First, if San Francisco is seeing stable rates, are there other cities with similar stats? I suspect AIDS experts will say no, because they only like to see this city used as an example that applies to other cities only when infections are climbing, not dropping. Second, after a quarter-century of AIDS in the gay community, our advocates have a profound responsibility to share all data with us, especially when it reveals control of HIV. Informing the gay community of any sustained flat infection rates, I believe, will offer positive strokes to sexually active gay men for their safe sex behaviors and also encourage them to continue practicing sex that doesn't spread infections.

Little more than six years ago, with millions of dollars at stake as Congress considered reauthorizing the Ryan White CARE Act, HIV experts in San Francisco alleged that there were around 900 new infections in 2000 and one expert, Dr. Willi McFarland, told the SF Chronicle, "These are sub-Saharan African levels of transmission."

As is their habit when HIV or STD rates are supposedly rising, San Francisco AIDS officials used the local stats to sow alarm in gay communities across the nation.

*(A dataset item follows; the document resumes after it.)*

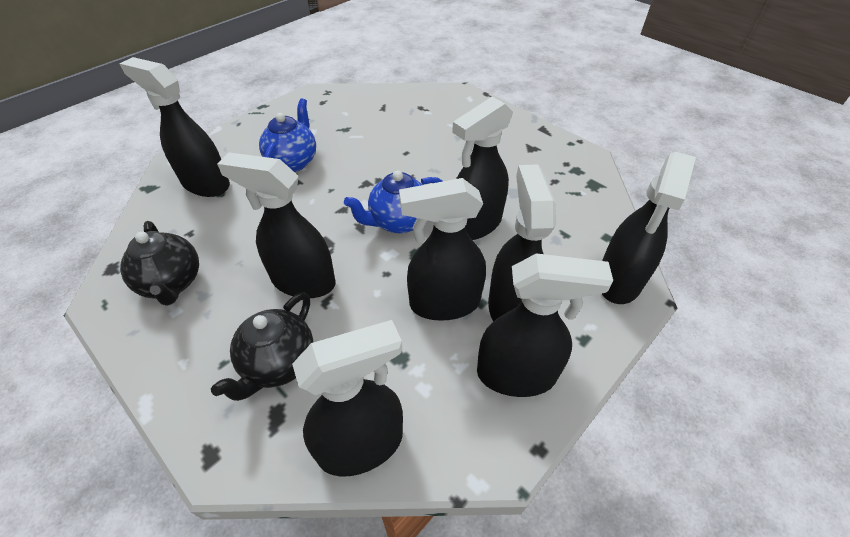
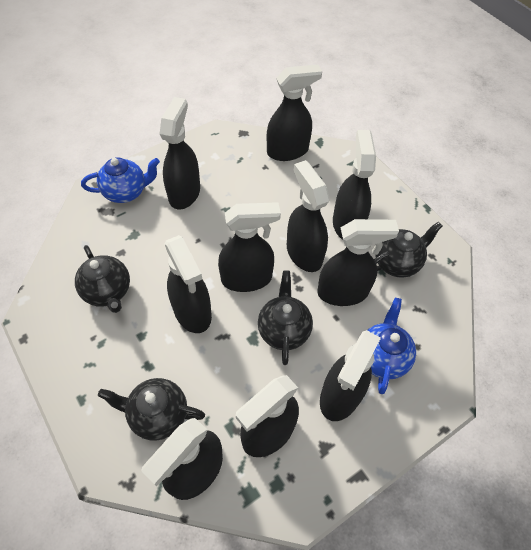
black spray bottle: [119,57,230,197] [217,152,335,298] [292,320,403,477] [399,178,486,321] [452,97,513,240] [477,253,613,397] [488,164,556,322] [602,152,696,304] = 8 -> [141,418,223,500] [160,97,200,210] [165,235,212,333] [218,202,281,292] [236,375,299,457] [267,65,322,161] [287,160,330,272] [317,219,399,306] [320,330,381,421] [333,130,376,240] = 10
black teapot: [120,221,199,306] [211,292,314,401] = 2 -> [75,245,130,313] [98,378,205,441] [258,270,313,365] [374,222,443,278] = 4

Who can forget this quote from UCSF's Tom Coates in the same Chronicle story? "This is a harbinger of what is going to happen all over the country. What happens in the HIV epidemic usually happens here first."

As if to validate the alarm reported in the Chronicle, the New York Times ran a page-one story on the subject the next day. Neither the Chronicle nor the Times stories in 2000 raised any doubts about what the experts claimed, and, of course, no skeptics of the scary HIV stats were quoted by either paper.

Now six years on, comes the latest HIV/AIDS epidemiology report for San Francisco, published on the DPH web site in late August, but not yet reported on by any news outlet nor touted by a single HIV organization. Silence is not golden when the topic is new HIV infections.